__TASK DIRECTIONS__. Transcribe every text line in the rows below word for word, omitting the pictures.

__RECORDS__.
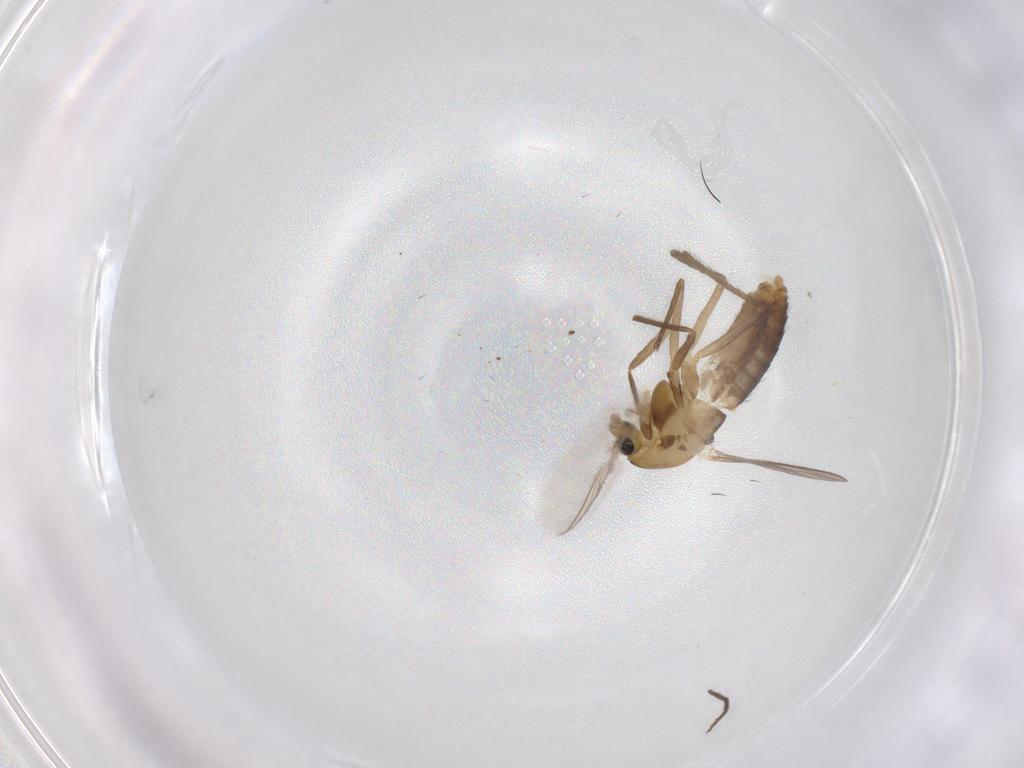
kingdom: Animalia
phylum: Arthropoda
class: Insecta
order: Diptera
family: Chironomidae
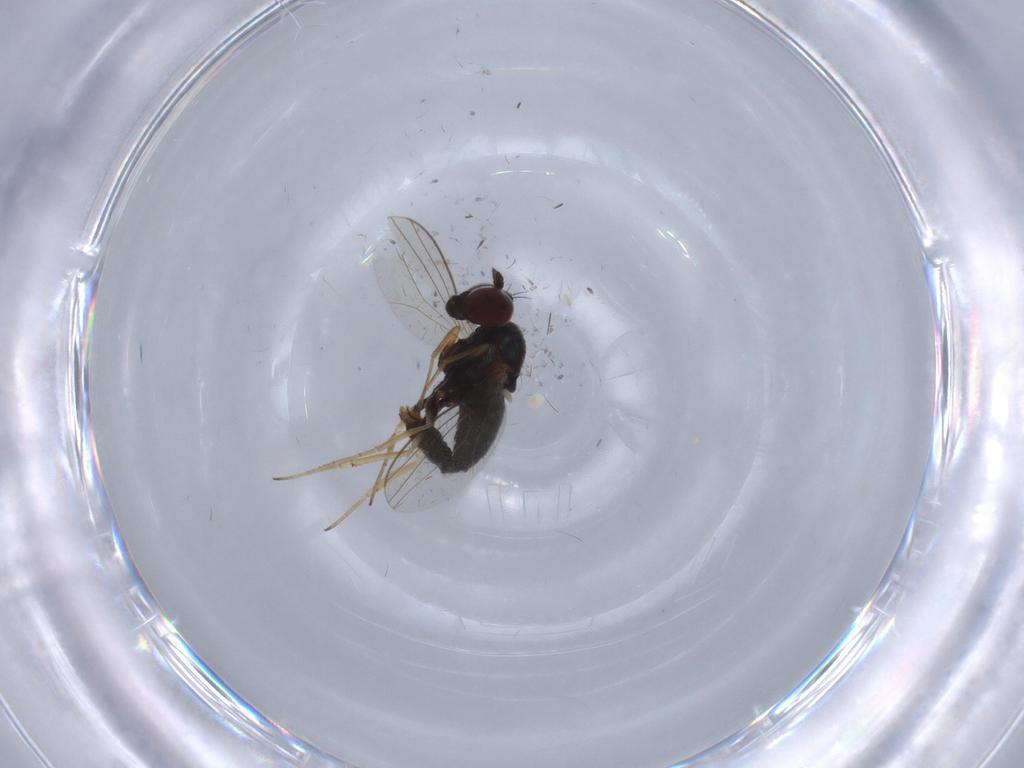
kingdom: Animalia
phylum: Arthropoda
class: Insecta
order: Diptera
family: Dolichopodidae
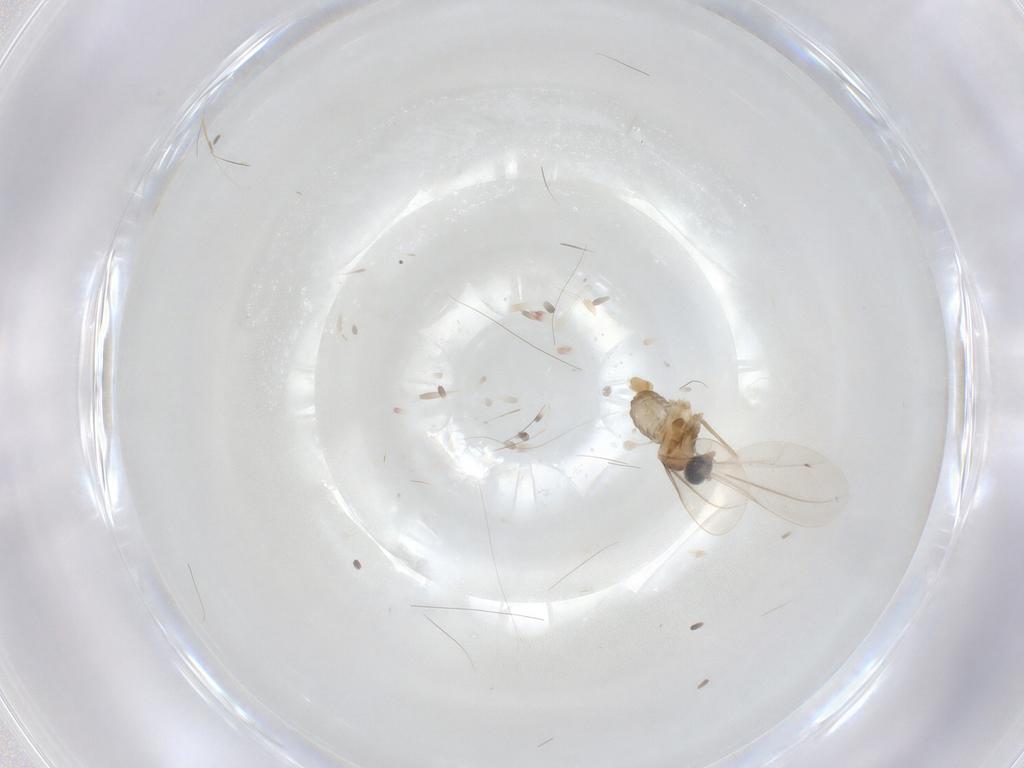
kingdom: Animalia
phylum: Arthropoda
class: Insecta
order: Diptera
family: Cecidomyiidae
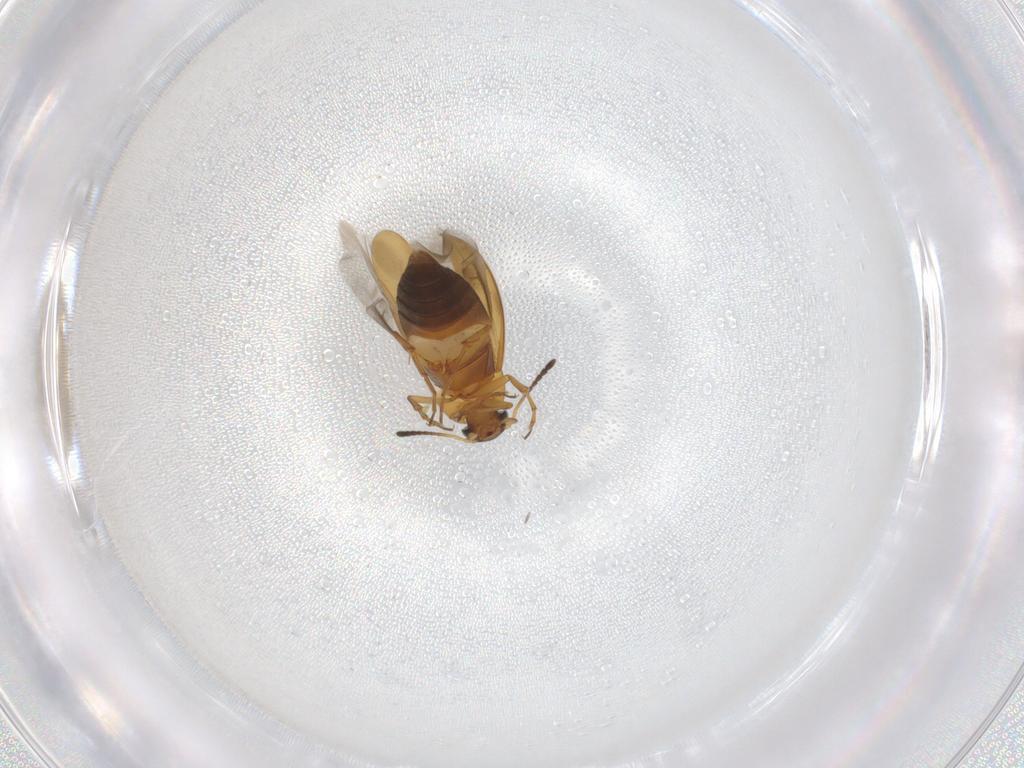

__TASK OUTPUT__.
kingdom: Animalia
phylum: Arthropoda
class: Insecta
order: Diptera
family: Chironomidae
kingdom: Animalia
phylum: Arthropoda
class: Insecta
order: Diptera
family: Dolichopodidae
kingdom: Animalia
phylum: Arthropoda
class: Insecta
order: Diptera
family: Cecidomyiidae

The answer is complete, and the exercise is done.